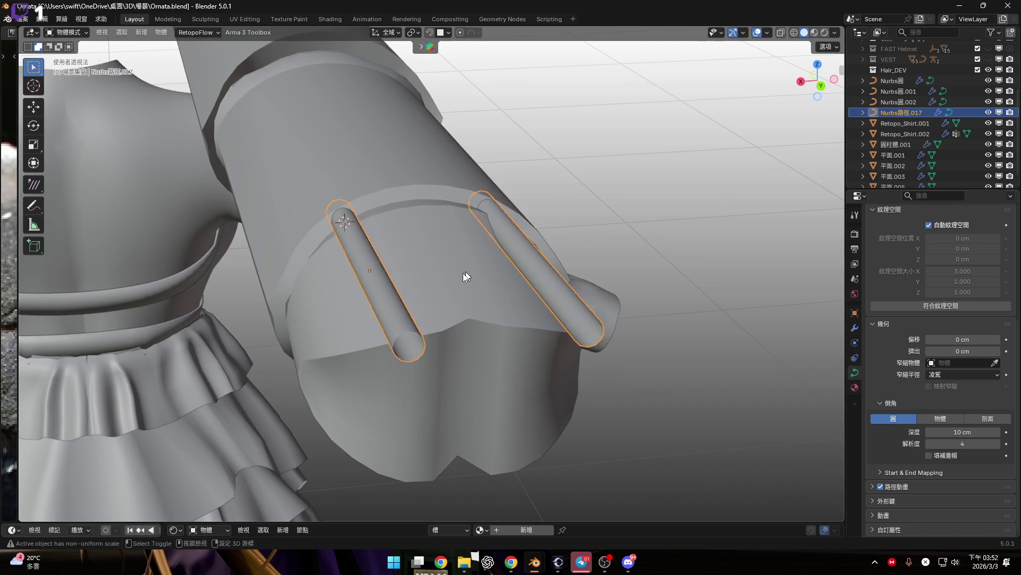
middle_click_drag(463, 273, 707, 174)
left_click(824, 85)
scroll(455, 286, "up", 2)
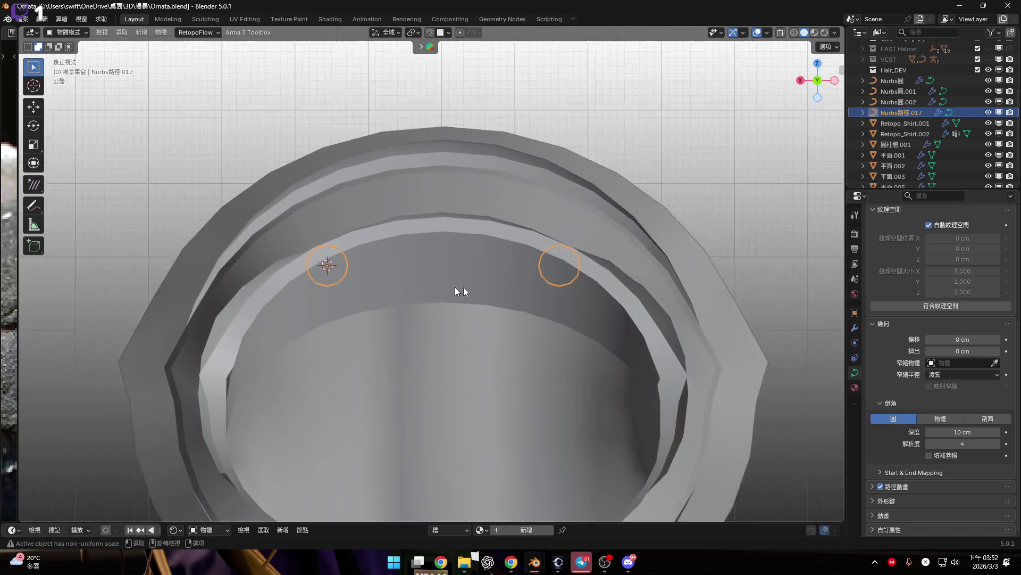
right_click(563, 276)
left_click(564, 275)
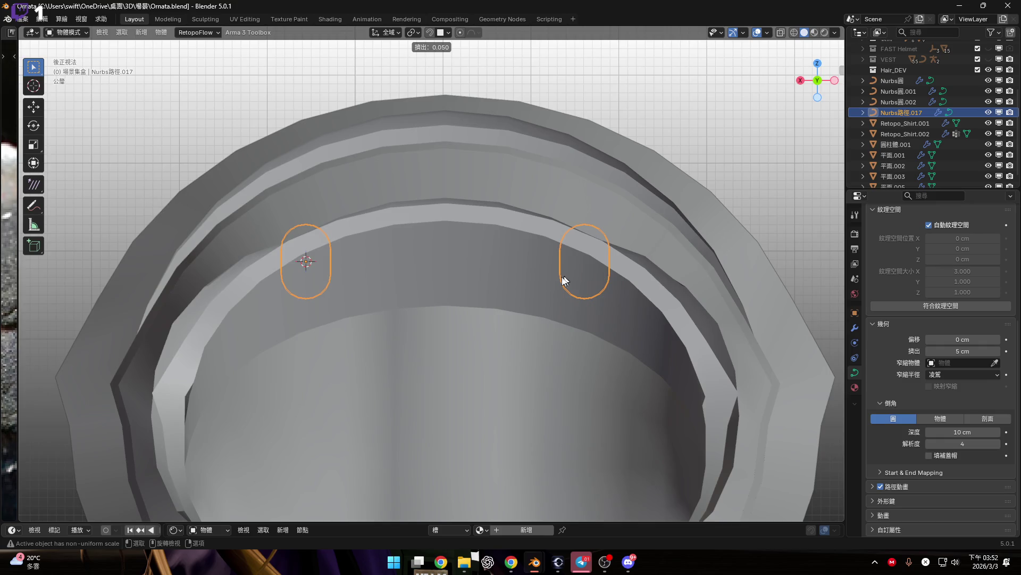
left_click(563, 276)
scroll(480, 275, "down", 5)
scroll(487, 295, "up", 5)
Step: Rotate the tubes about global Y, setting the redo angle to -45°
key("r")
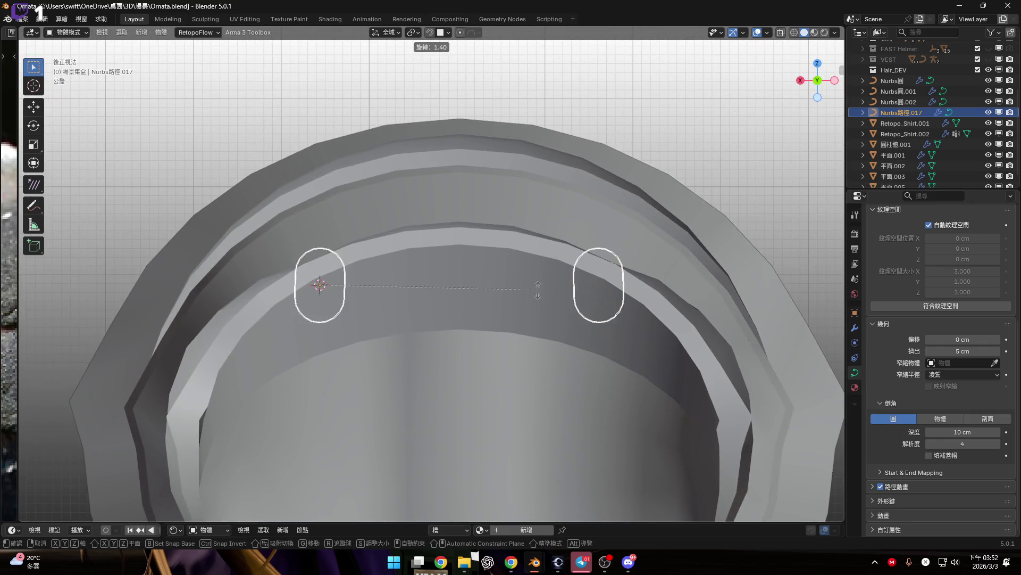
key("Escape")
type("ry45")
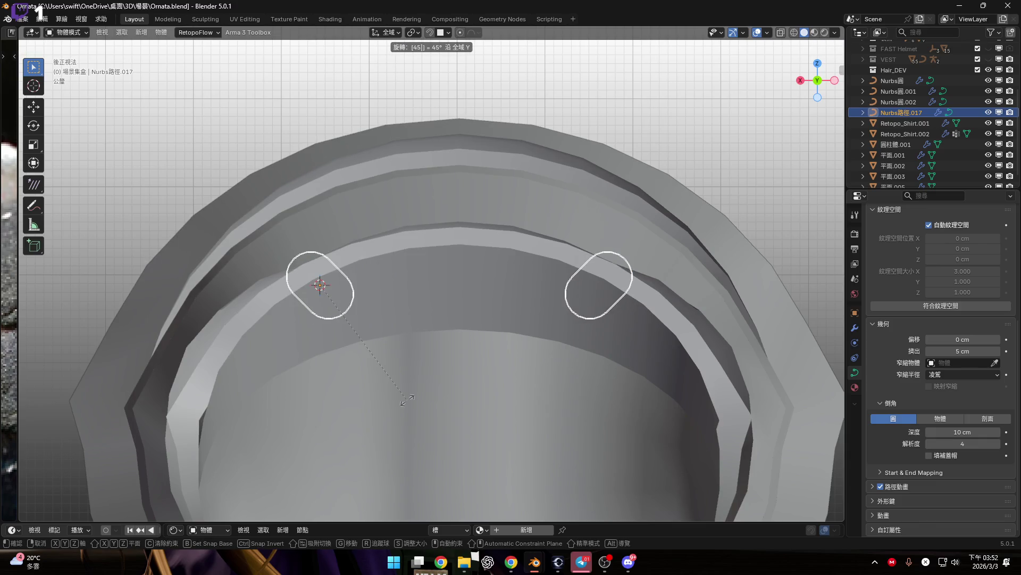
key("Return")
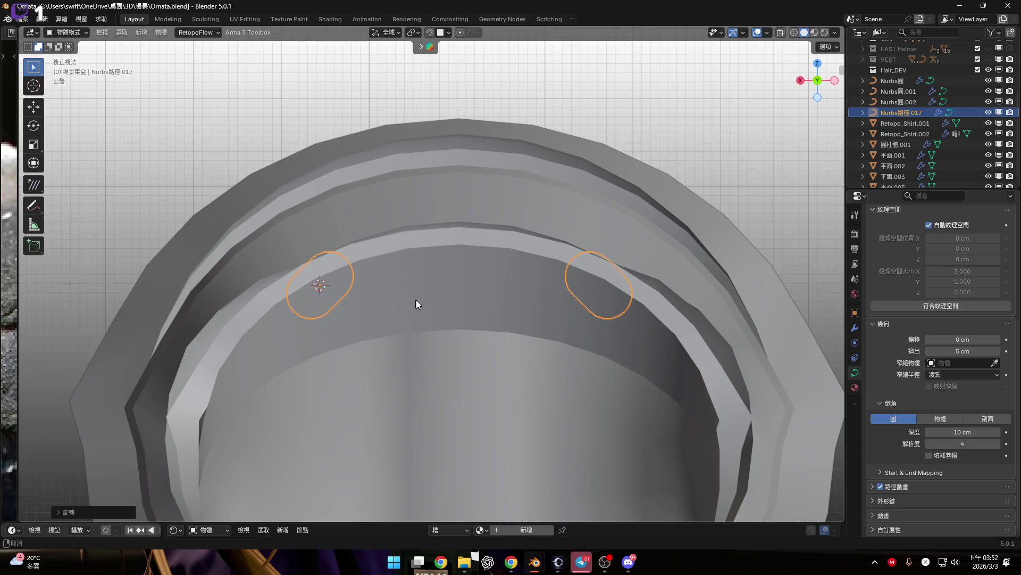
scroll(417, 301, "up", 2)
left_click(66, 513)
left_click_drag(146, 470, 155, 462)
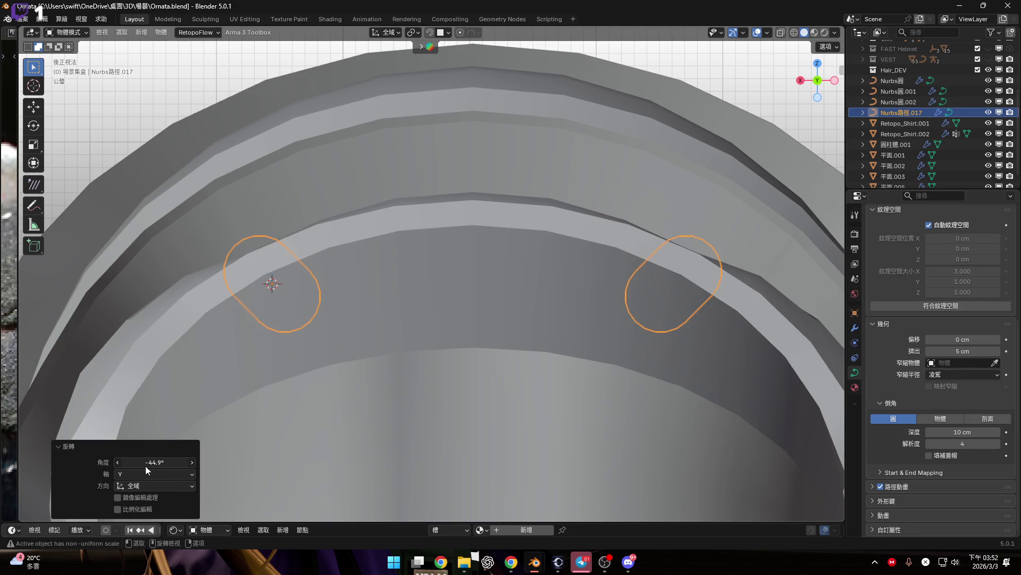
left_click_drag(154, 461, 154, 461)
left_click_drag(154, 462, 153, 462)
scroll(372, 372, "down", 3)
scroll(340, 365, "up", 3)
mouse_move(391, 356)
middle_mouse_down()
mouse_move(412, 372)
mouse_move(391, 355)
mouse_move(410, 352)
mouse_move(391, 349)
middle_mouse_up()
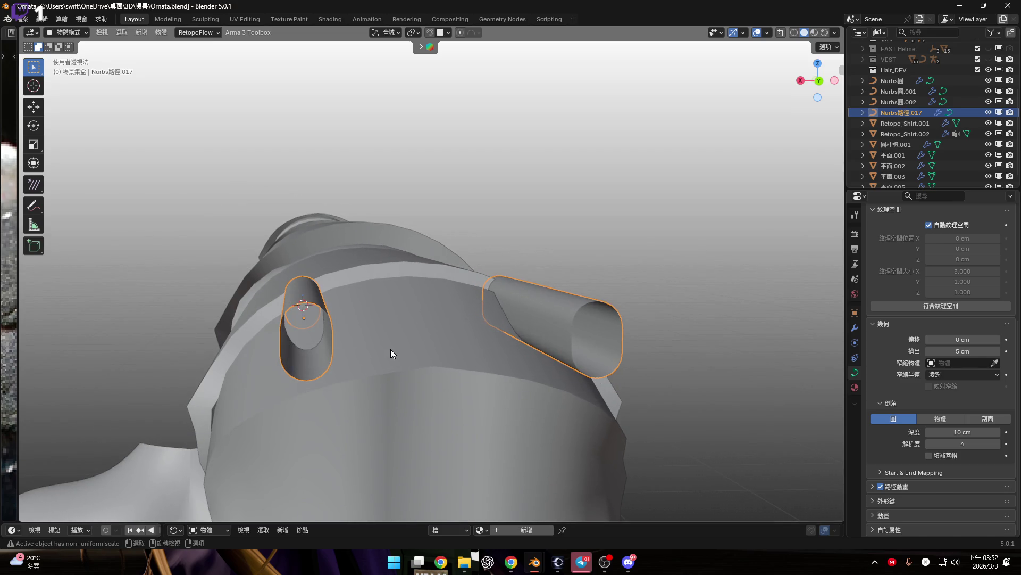
Step: Rotate the tubes -45° about global Y, then change the redo angle to 45°
key("r")
key("y")
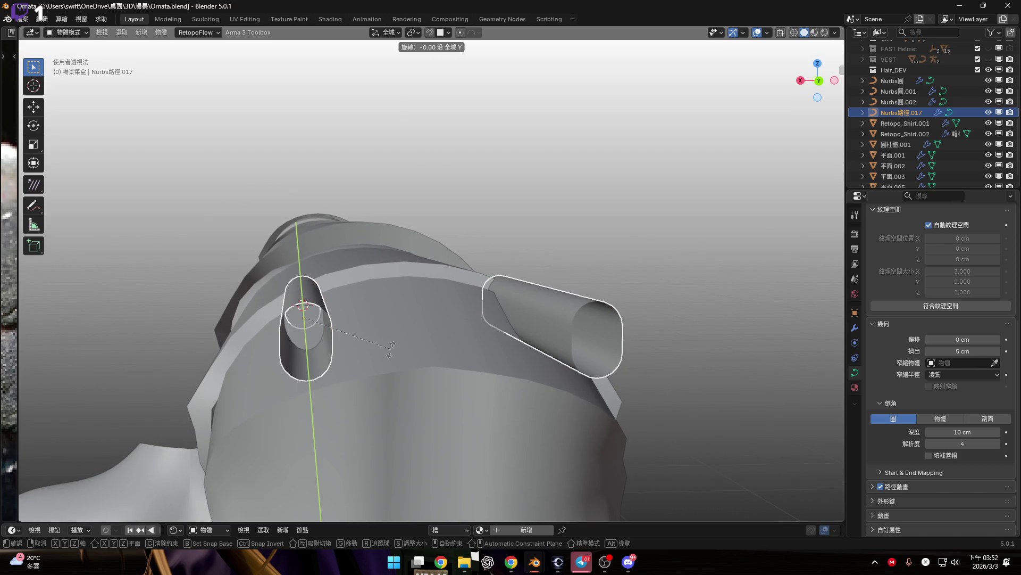
type("-45")
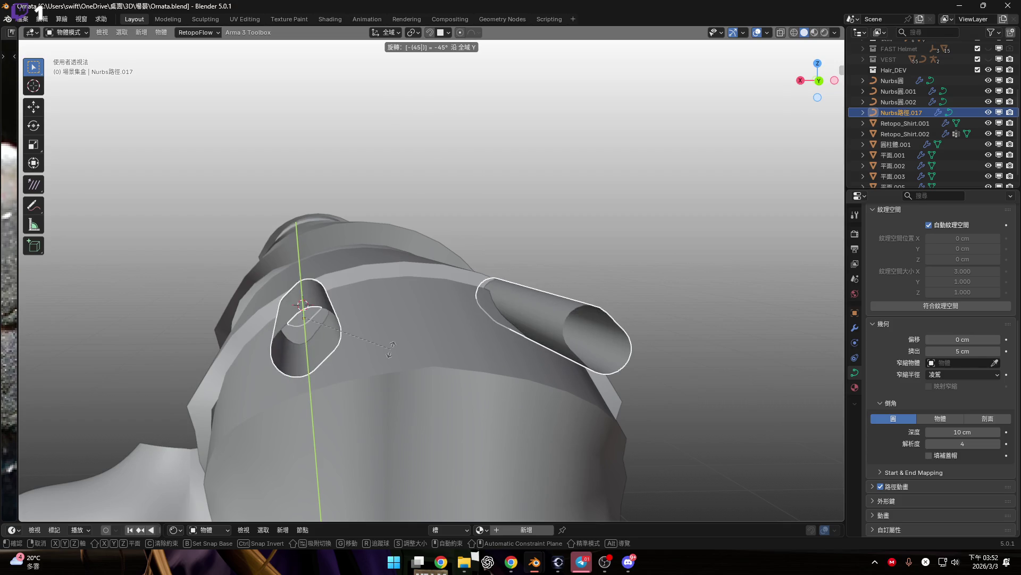
key("Return")
left_click_drag(161, 457, 171, 461)
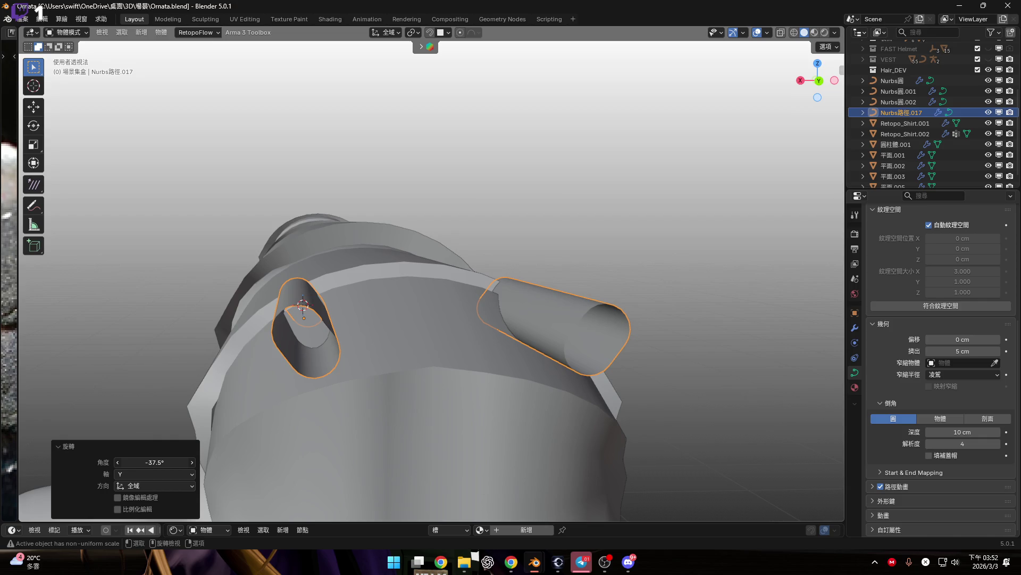
left_click_drag(156, 462, 165, 462)
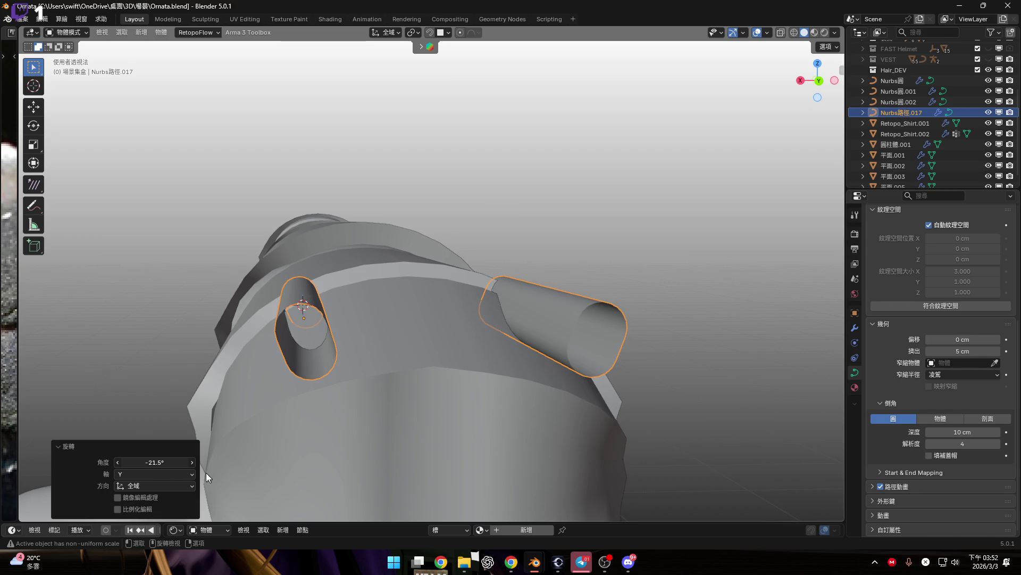
mouse_move(202, 468)
middle_mouse_down()
mouse_move(292, 359)
mouse_move(297, 335)
mouse_move(171, 455)
middle_mouse_up()
left_click(163, 462)
type("45")
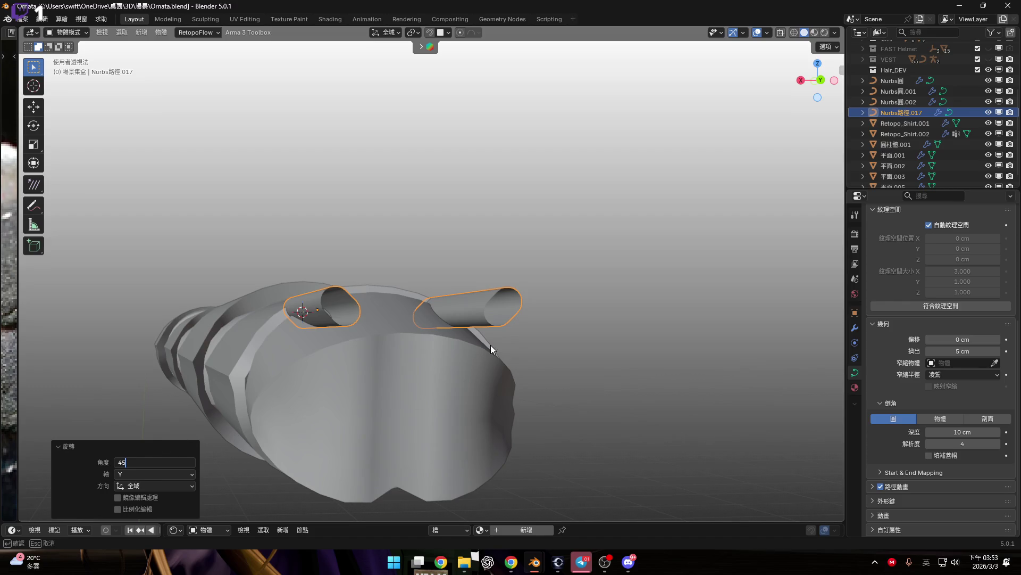
key("Return")
mouse_move(372, 320)
middle_mouse_down()
mouse_move(375, 341)
mouse_move(352, 327)
mouse_move(431, 338)
middle_mouse_up()
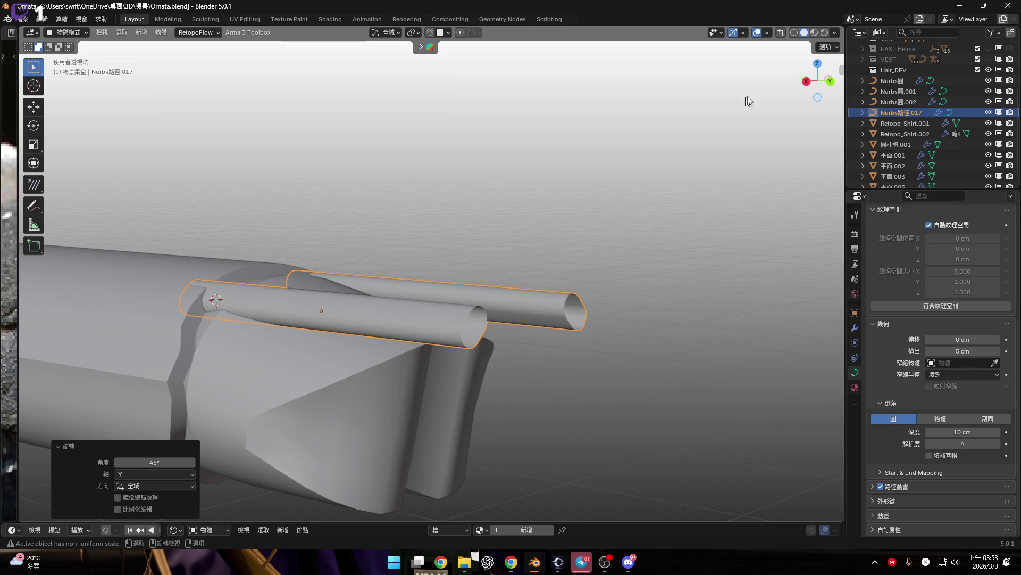
left_click(807, 81)
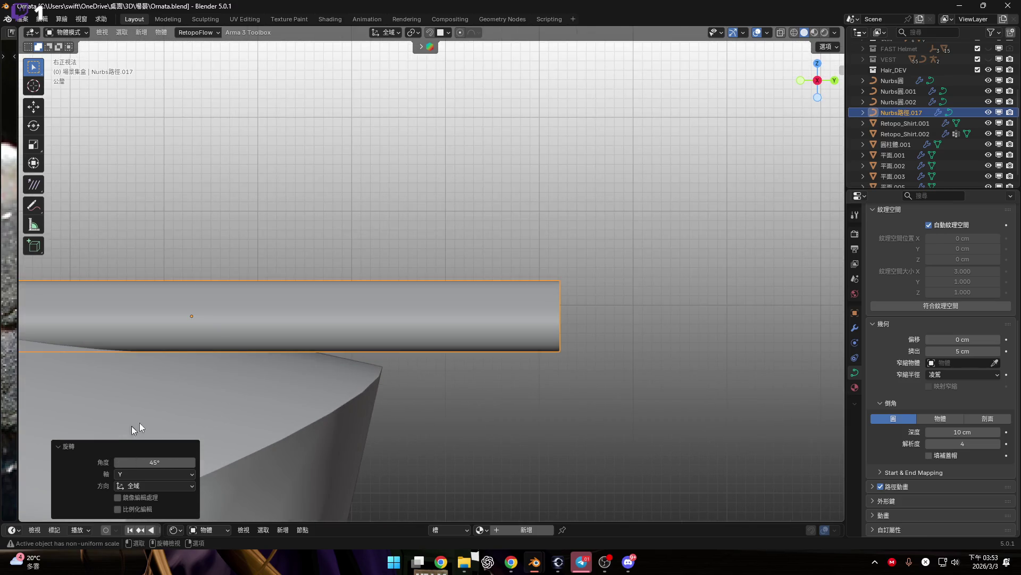
Step: In Back view, rotate the two rods by about 18.9°
scroll(554, 292, "down", 3)
middle_click_drag(554, 291, 587, 312, "shift")
mouse_move(319, 318)
middle_mouse_down()
mouse_move(398, 280)
mouse_move(446, 276)
middle_mouse_up()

Exercise goal >> Reproduce all lines from the records above that include the word "redo".

Result below >>
Step: Rotate the tubes about global Y, setting the redo angle to -45°
Step: Rotate the tubes -45° about global Y, then change the redo angle to 45°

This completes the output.